Donald Trump se répète à voix haute, comme un mantra, «reste concentré». De fait le républicain, qui rattrape son retard dans les sondages, affiche dans ses discours et sur les réseaux sociaux une discipline inaccoutumée depuis le lancement de sa course à la Maison-Blanche.

Une attitude récente, adoptée depuis le rebondissement-surprise en fin de semaine dernière de l'affaire des courriels qui empoisonne la campagne de sa rivale Hillary Clinton.

Le patron de la police fédérale FBI James Comey a informé par courrier des parlementaires de la découverte de courriels susceptibles d'être liés à cette affaire. En juillet, il avait annoncé la fin de l'enquête, sans préconiser de poursuites contre l'ex-secrétaire d'État.

Ce faisant, il a envoyé une bouée de sauvetage à la campagne de Donald Trump qui tentait avec grande difficulté de se relever du scandale provoqué par une vidéo de 2005 dans laquelle il tient des propos dégradants envers les femmes et se vante de comportements pouvant être qualifiés de harcèlement sexuel. Depuis, une dizaine de femmes l'ont accusé d'agressions sexuelles.

Le républicain exploite désormais l'annonce de M. Comey au maximum. Il a abandonné les appels téléphoniques provocateurs aux émissions de télévision, modère ses tweets et s'en tient fidèlement au télésouffleur.

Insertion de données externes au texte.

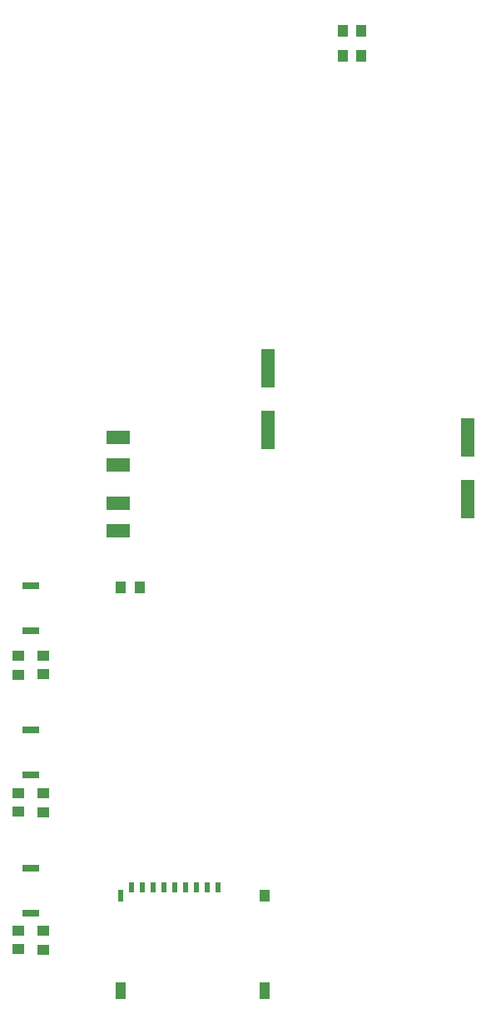
<source format=gbr>
G04 DipTrace 3.3.0.0*
G04 TopPaste.gbr*
%MOIN*%
G04 #@! TF.FileFunction,Paste,Top*
G04 #@! TF.Part,Single*
%ADD63R,0.066772X0.02937*%
%ADD73R,0.023465X0.047087*%
%ADD75R,0.039213X0.047087*%
%ADD77R,0.039213X0.070709*%
%ADD79R,0.019528X0.04315*%
%ADD93R,0.04315X0.051024*%
%ADD95R,0.054961X0.155354*%
%ADD97R,0.051024X0.04315*%
%ADD99R,0.098268X0.054961*%
%FSLAX26Y26*%
G04*
G70*
G90*
G75*
G01*
G04 TopPaste*
%LPD*%
D99*
X894016Y2794016D3*
Y2683780D3*
Y2419016D3*
Y2529252D3*
D97*
X594016Y744016D3*
Y818819D3*
Y1294016D3*
Y1368819D3*
D95*
X2294016Y2545984D3*
Y2794016D3*
X1494016Y2820984D3*
Y3069016D3*
D97*
X594016Y1844213D3*
Y1919016D3*
D93*
X1794213Y4419016D3*
X1869016D3*
D79*
X1294016Y994016D3*
X1250709D3*
X1207402D3*
X1164094D3*
X1120787D3*
X1077480D3*
X1034173D3*
X990866D3*
X947559D3*
D77*
X1482205Y578661D3*
D75*
Y960551D3*
D73*
X904252D3*
D77*
Y578661D3*
D97*
X494016Y819016D3*
Y744213D3*
Y1369016D3*
Y1294213D3*
Y1918819D3*
Y1844016D3*
D93*
X1868819Y4319016D3*
X1794016D3*
D63*
X544016Y1069016D3*
Y889882D3*
Y1623150D3*
Y1444016D3*
Y2198150D3*
Y2019016D3*
D93*
X906516Y2194016D3*
X981319D3*
M02*

</source>
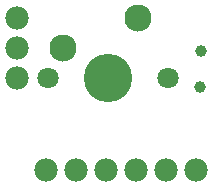
<source format=gbr>
%TF.GenerationSoftware,KiCad,Pcbnew,(5.1.6)-1*%
%TF.CreationDate,2020-09-22T19:12:10+02:00*%
%TF.ProjectId,Uno,556e6f2e-6b69-4636-9164-5f7063625858,rev?*%
%TF.SameCoordinates,Original*%
%TF.FileFunction,Soldermask,Bot*%
%TF.FilePolarity,Negative*%
%FSLAX46Y46*%
G04 Gerber Fmt 4.6, Leading zero omitted, Abs format (unit mm)*
G04 Created by KiCad (PCBNEW (5.1.6)-1) date 2020-09-22 19:12:10*
%MOMM*%
%LPD*%
G01*
G04 APERTURE LIST*
%ADD10C,1.000000*%
%ADD11C,1.979600*%
%ADD12C,1.800000*%
%ADD13C,4.100000*%
%ADD14C,2.300000*%
G04 APERTURE END LIST*
D10*
%TO.C,SW1*%
X48650000Y-87750000D03*
X48600000Y-90750000D03*
%TD*%
D11*
%TO.C,U1*%
X33060000Y-84960000D03*
X33060000Y-87500000D03*
X33060000Y-90040000D03*
X48260000Y-97790000D03*
X45720000Y-97790000D03*
X43180000Y-97790000D03*
X40640000Y-97790000D03*
X38100000Y-97790000D03*
X35560000Y-97790000D03*
%TD*%
D12*
%TO.C,Maludo Uno*%
X45840000Y-90030000D03*
X35680000Y-90030000D03*
D13*
X40760000Y-90030000D03*
D14*
X36950000Y-87490000D03*
X43300000Y-84950000D03*
%TD*%
M02*

</source>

Sa rhétorique se limite désormais à quelques points saillants: Hillary Clinton est corrompue, n'est pas digne de confiance et ne peut devenir présidente, les États-Unis ont besoin de changement et ce changement ne peut émaner que d'un outsider qui donne un coup de pied dans la fourmilière.

Exactement ce que ses conseillers préconisaient depuis plusieurs mois, jusqu'ici en vain.

«Gentil et calme. N'est-ce-pas? Reste concentré, Donald, reste concentré. Pas de digressions Donald, pas d'excès», s'est-il recommandé, d'un ton posé, mercredi lors d'un rassemblement à Pensacola, dans le crucial Etat de Floride (sud-est).

Avant de se déchaîner sur Hillary Clinton. S'il y a une chose qui ravisse les républicains et leurs alliés indépendants appréciant peu le milliardaire, c'est le sentiment que sa rivale est pire que lui.

Ascétisme

«Il ne reste qu'une personne, Hillary Clinton la crapule. Nous allons gagner», a lancé M. Trump. «L'important en fin de compte, c'est que personne ne veut quatre ans supplémentaires d'Obama», a-t-il poursuivi, considérant qu'une présidente Clinton poursuivrait la politique de son prédécesseur.

Mais l'homme d'affaires va-t-il parvenir à suivre cet ascétisme comportemental jusqu'au scrutin mardi ?

Car il est déjà passé par là, à suivre les télésouffleurs et à limiter ses sorties controversées sur Twitter. Avant de retomber dans ses travers lorsqu'il remontait dans les sondages.

N'importe quel autre candidat aurait été écarté de la course pour une seule de ces affaires, mais il est parvenu à traverser les tempêtes causées par les accusations d'agressions sexuelles, par le fait qu'il a évité de payer des impôts fédéraux sur le revenu pendant près de vingt ans, par des soupçons de liens avec le Kremlin, par ses propos sur les musulmans, les Mexicains. Ou encore par ses attaques contre les parents d'un militaire musulman tué en Irak, par ses critiques sur le physique d'une ancienne Miss Univers ou envers un juge fédéral d'origine mexicaine.

La presse américaine est truffée d'articles évoquant les appels de ses conseillers et de ses enfants pour qu'il adopte un ton présidentiel.

Avant l'annonce de M. Comey, le magazine New York comparait la tâche de Kellyanne Conway, sa directrice de campagne, à celle d'une mère de quatre enfants «ayant beaucoup d'expérience avec des gamins turbulents».

«Je dis «Voici quelques trucs cool que nous devrions tweeter aujourd'hui». C'est comme de dire à quelqu'un «Et si on mangeait deux brownies et pas six»», a-t-elle dit, selon le magazine.

Mais après dix-huit mois d'une campagne jalonnée d'insultes contre pratiquement tous les groupes démographiques des États-Unis, à l'exception des hommes blancs, cette attitude policée n'intervient-elle pas trop tardivement ?

Pas dans une élection qui repose sur la participation, estime Robert Shapiro, professeur de sciences politiques à la Columbia University: «Les gens ont sans doute pris leur décision le concernant, mais il n'est pas trop tard pour accroître la probabilité que ses soutiens aillent voter», explique-t-il à l'AFP.